The epidemic seems to be opening up the expression of our emotions and conversation pathways.
It also helps to have a network to lean into when you need it. I have a network of people that I can talk with. However, that might not be true for everyone else. (If you need someone to talk to, I’m here to help!)
Asking your spouse about their day gives them a chance to express what they’ve witnessed and how they feel about it.
They’re able to verbalize their impressions, and that can be therapeutic.
When we are examining things that worry us, there seem to be three types of people in this world. The first group is people who don’t want to talk about the issues at all.
The second group is the individuals who raise the alarm. They take the subject to a higher level than it needs to be.
The third group has the skill set needed by physicians and physician spouses. They are people who actually take the time to listen and understand. They have the gift of empathy.
Among my friends who are financial planners, I’m the odd one out. I’m married to a physician and I work with them on their financial goals, but I’m also a registered life-planner who is able to empathize and connect with other people.
Over the last few weeks, I’ve talked to some other financial planners to check in and see how they are doing but also to discuss some of the crazy volatility in the stock market. Few of them have had so many meetings with clients that are worried about the markets, their investments and their safety that it was taking a toll on the advisor. They didn’t have an outlet and it was really hard for them to be the rock for their clients but have no one else to really bounce their thoughts off of. It’s important that we all have someone to talk to. You are not alone.
So, if you’re wondering how a physician can help a coworker or friend who is in an absolute panic about the market? How do you bring them back to an even-keeled reality?
Let’s look at how each of us can help our loved ones navigate this anxiety pandemic we are in.

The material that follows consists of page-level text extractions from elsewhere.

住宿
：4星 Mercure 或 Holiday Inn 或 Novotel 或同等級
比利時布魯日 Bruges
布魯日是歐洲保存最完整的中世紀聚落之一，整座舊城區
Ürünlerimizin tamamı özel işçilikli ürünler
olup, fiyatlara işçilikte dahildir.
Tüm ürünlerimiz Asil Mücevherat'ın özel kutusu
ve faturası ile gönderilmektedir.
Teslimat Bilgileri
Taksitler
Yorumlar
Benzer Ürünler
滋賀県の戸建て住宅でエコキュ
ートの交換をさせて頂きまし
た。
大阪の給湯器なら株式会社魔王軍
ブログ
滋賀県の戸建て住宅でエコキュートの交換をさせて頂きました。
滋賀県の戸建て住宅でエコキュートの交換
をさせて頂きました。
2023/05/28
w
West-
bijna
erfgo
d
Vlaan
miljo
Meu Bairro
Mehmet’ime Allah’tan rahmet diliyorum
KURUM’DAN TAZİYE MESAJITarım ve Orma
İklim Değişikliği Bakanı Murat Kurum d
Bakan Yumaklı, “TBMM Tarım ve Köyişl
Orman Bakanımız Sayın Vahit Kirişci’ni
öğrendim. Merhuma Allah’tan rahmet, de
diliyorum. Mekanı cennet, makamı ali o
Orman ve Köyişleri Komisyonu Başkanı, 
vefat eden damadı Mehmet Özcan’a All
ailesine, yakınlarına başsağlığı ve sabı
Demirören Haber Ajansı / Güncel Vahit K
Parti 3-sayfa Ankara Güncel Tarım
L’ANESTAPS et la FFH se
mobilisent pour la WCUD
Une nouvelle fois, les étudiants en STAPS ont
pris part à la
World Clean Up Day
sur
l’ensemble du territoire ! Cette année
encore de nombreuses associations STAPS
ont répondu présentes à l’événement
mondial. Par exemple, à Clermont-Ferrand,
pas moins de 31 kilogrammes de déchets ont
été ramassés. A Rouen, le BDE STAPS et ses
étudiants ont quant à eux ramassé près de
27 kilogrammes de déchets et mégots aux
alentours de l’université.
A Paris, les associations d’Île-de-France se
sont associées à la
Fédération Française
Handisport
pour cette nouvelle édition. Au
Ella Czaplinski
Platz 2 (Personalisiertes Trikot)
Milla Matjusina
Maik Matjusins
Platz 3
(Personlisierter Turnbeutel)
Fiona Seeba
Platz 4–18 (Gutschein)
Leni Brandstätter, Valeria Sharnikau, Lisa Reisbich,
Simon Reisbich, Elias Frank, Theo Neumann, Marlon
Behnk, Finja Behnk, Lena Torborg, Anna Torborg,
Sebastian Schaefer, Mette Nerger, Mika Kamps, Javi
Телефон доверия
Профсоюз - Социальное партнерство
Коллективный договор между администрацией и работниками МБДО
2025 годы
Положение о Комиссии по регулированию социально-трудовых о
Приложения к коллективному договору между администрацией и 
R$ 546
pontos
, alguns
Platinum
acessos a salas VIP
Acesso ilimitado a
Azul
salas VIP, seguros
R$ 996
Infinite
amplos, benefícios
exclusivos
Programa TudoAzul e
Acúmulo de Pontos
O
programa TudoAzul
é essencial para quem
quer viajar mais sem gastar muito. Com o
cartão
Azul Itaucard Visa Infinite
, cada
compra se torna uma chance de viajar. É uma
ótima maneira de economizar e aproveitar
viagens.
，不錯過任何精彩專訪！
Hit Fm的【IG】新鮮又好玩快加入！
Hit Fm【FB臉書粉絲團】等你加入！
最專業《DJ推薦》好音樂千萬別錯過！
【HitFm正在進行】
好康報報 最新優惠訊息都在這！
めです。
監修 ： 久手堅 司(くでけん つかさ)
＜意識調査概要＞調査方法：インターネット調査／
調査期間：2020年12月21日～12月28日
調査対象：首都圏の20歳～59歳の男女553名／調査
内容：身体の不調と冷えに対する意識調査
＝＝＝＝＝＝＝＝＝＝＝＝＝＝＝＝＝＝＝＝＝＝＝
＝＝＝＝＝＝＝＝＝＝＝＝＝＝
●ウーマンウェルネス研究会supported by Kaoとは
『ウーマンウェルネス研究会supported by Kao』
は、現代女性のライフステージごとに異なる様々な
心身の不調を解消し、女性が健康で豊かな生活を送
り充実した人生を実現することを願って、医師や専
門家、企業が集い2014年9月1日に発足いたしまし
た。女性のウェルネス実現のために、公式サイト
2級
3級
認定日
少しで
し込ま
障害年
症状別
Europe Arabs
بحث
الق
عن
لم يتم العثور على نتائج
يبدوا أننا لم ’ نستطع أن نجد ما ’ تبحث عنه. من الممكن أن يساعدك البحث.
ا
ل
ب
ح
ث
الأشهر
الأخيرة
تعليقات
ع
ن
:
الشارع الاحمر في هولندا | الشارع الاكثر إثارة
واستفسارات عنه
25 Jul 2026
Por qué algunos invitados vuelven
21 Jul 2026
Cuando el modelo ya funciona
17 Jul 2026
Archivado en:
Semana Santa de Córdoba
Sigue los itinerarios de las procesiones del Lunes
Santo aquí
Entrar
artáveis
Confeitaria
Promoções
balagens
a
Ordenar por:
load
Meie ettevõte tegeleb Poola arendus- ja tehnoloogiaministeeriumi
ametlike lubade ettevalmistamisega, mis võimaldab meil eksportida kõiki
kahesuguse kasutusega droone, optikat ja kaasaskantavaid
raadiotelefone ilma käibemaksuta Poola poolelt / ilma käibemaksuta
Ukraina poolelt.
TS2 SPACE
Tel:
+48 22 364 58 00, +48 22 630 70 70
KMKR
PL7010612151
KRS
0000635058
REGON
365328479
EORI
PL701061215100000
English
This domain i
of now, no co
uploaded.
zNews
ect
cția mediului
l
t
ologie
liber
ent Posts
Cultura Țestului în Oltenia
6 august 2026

First, help them calm down. If they’re at a heightened emotional level everything you say will go over their head. The next step is to address the dominant emotion they are feeling. Are they in a panic? High anxiety? Overwhelmed? Scared?
We’ve got to address the emotion they’re feeling before we can find a solution. Sometimes, there isn’t a solution to be found but being able to provide comfort will leave them better than they were before.
When having someone you can connect to, who truly understands, it can help mitigate all of those low emotions.
Acknowledging Grief During The Anxiety Pandemic
In the past few weeks, our relatively carefree way of life has come to a grinding halt.
Family lives have been totally disrupted, and there is sudden concern over contracting the virus. Add to that the fear of infecting our elderly parents and other family members with the disease.
Then you step into a high-pressure work environment for an unspecified length of time with too many unknowns, and not enough protective equipment.
As if those things aren’t enough, you have institutions shutting down or reducing services and tons of non-stop negative media.
It sometimes seems as if the world has gone crazy.
Most of the population is uneasy and overwhelmed. We are all dealing with so many unknown situations, especially the physicians on the front lines and their spouses.
And this wasn’t something that happened gradually. It’s only been a few weeks. So yes, there is a lot to grieve. It’s okay to acknowledge that this is a tough time.
It’s okay to take it one day at a time or even one hour at a time. It’s okay to ask for and receive support. If you’re a physician and you need support–reach out. Support by example, because other physicians may need to reach out and you’ll be the one listening.
This is truly a time to uplift each other’s mental well being.